Your instructions ▸
Which short names does the announcement below define in quotation marks within parentheses?

BRITISH VIRGIN ISLANDS, Jan. 20, 2022 /PRNewswire/ -- The Central America Bottling Corporation (the "Company") today announced the early results of its previously announced (i) cash tender offer (the "Tender Offer") for any and all of its outstanding U.S.$700,000,000 aggregate principal amount of 5.750% Senior Guaranteed Notes due 2027 (the "Notes") and (ii) concurrent consent solicitation (the "Consent Solicitation"), in each case upon the terms and conditions described in the Company's Offer to Purchase and Consent Solicitation Statement, dated January 5, 2022 (the "Statement").
According to the information received from D.F. King & Co., Inc., the Tender Agent and Information Agent for the Tender Offer and the Consent Solicitation, as of 5:00 p.m., New York City time, on January 19, 2022 (such date and time, the "Early Tender Deadline"), the aggregate principal amount of the Notes and related consents that had been validly tendered and delivered and not validly withdrawn or revoked was U.S.$522,907,000, representing 74.70% of the outstanding principal amount of the Notes.

Dataset ▸
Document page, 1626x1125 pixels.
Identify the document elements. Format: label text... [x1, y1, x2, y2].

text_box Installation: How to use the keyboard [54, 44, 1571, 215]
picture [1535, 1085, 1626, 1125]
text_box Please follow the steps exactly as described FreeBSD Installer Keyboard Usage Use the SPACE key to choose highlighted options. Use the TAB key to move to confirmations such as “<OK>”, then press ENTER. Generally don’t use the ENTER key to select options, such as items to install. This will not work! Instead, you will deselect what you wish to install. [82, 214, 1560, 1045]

Answer below ▸
"Company", "Tender Offer", "Notes", "Consent Solicitation", "Statement", "Early Tender Deadline"